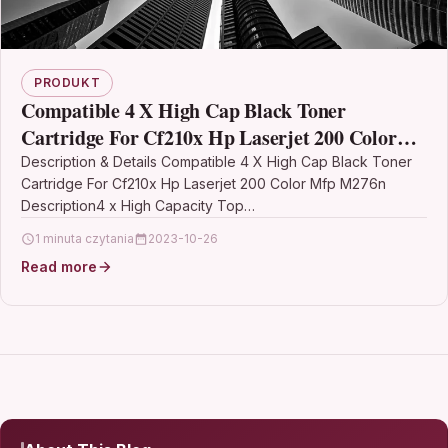
PRODUKT
Compatible 4 X High Cap Black Toner
Cartridge For Cf210x Hp Laserjet 200 Color
Mfp M276n
Description & Details Compatible 4 X High Cap Black Toner
Cartridge For Cf210x Hp Laserjet 200 Color Mfp M276n
Description4 x High Capacity Top…
1 minuta czytania
2023-10-26
Read more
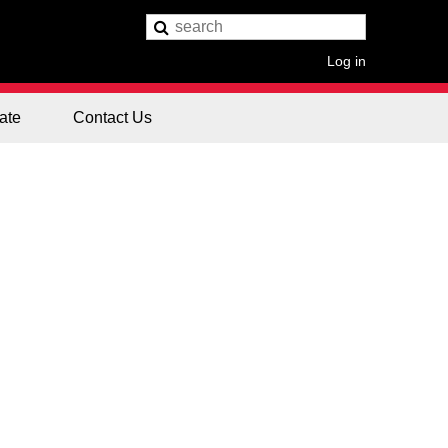
Log in
ate
Contact Us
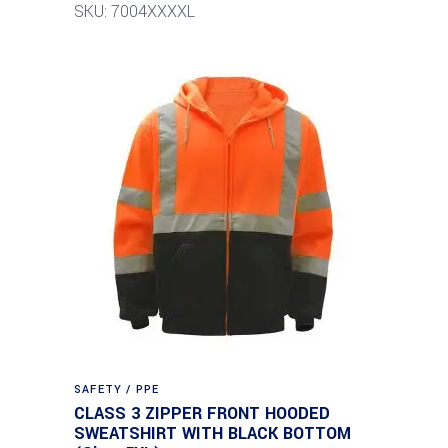
SKU: 7004XXXXL
SAFETY / PPE
CLASS 3 ZIPPER FRONT HOODED
SWEATSHIRT WITH BLACK BOTTOM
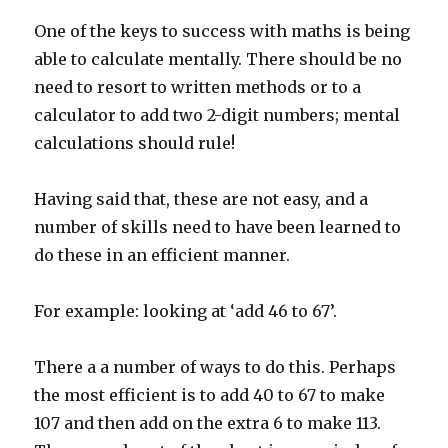
One of the keys to success with maths is being
able to calculate mentally. There should be no
need to resort to written methods or to a
calculator to add two 2-digit numbers; mental
calculations should rule!
Having said that, these are not easy, and a
number of skills need to have been learned to
do these in an efficient manner.
For example: looking at ‘add 46 to 67’.
There a a number of ways to do this. Perhaps
the most efficient is to add 40 to 67 to make
107 and then add on the extra 6 to make 113.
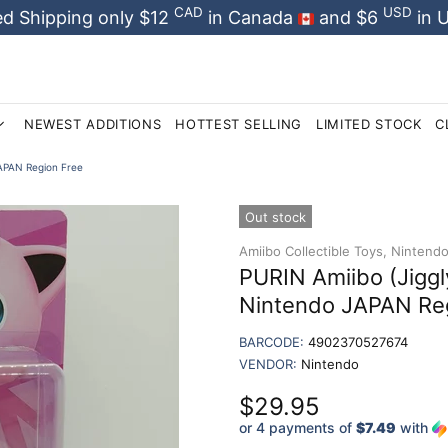
CAD
USD
d Shipping only $12
in Canada
and $6
in 
NEWEST ADDITIONS
HOTTEST SELLING
LIMITED STOCK
C
JAPAN Region Free
Out stock
Amiibo Collectible Toys,
Nintendo 
PURIN Amiibo (Jiggl
Nintendo JAPAN Re
BARCODE:
4902370527674
VENDOR:
Nintendo
$29.95
or 4 payments of
$7.49
with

_Assignment_.
Where a line of the data includes the string "Color", list that line.

_Output for this task_.
Cartridge For Cf210x Hp Laserjet 200 Color
Cartridge For Cf210x Hp Laserjet 200 Color Mfp M276n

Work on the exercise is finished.